## Your task
When duplicating the records beneath this instruction, omit every picture and keep all else exact.

Segment Open

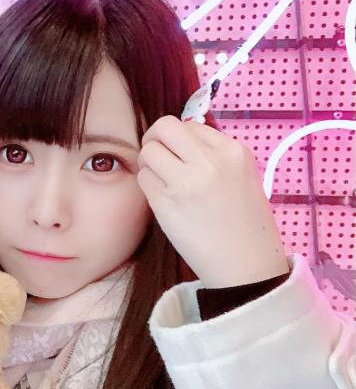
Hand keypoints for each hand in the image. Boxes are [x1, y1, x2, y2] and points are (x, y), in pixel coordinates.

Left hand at [137, 116, 287, 287]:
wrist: (245, 264)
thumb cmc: (244, 223)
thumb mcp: (244, 176)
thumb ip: (215, 155)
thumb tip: (182, 137)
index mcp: (233, 152)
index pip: (190, 125)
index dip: (179, 138)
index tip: (180, 155)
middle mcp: (210, 161)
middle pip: (164, 128)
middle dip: (155, 139)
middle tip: (157, 156)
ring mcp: (186, 182)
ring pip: (148, 152)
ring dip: (149, 164)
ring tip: (162, 182)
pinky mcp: (166, 203)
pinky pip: (142, 179)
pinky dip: (147, 185)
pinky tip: (162, 199)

Segment Closed

## Task solution
Hand keypoints for each hand in the image. Boxes are [x1, y1, x2, y2] and points are (x, y), in pixel coordinates.

Left hand at [137, 116, 287, 287]:
wrist: (245, 264)
thumb cmc: (244, 223)
thumb mcp: (244, 176)
thumb ip: (215, 155)
thumb tip: (182, 137)
index mcp: (233, 152)
index pip: (190, 125)
index dip: (179, 138)
index tip: (180, 155)
middle mcp: (210, 161)
middle pip: (164, 128)
middle dip: (155, 139)
middle tip: (157, 156)
ring mcp: (186, 182)
ring pip: (148, 152)
ring dip: (149, 164)
ring tip: (162, 182)
pinky mcp: (166, 203)
pinky pip: (142, 179)
pinky dip: (147, 185)
pinky tip: (162, 199)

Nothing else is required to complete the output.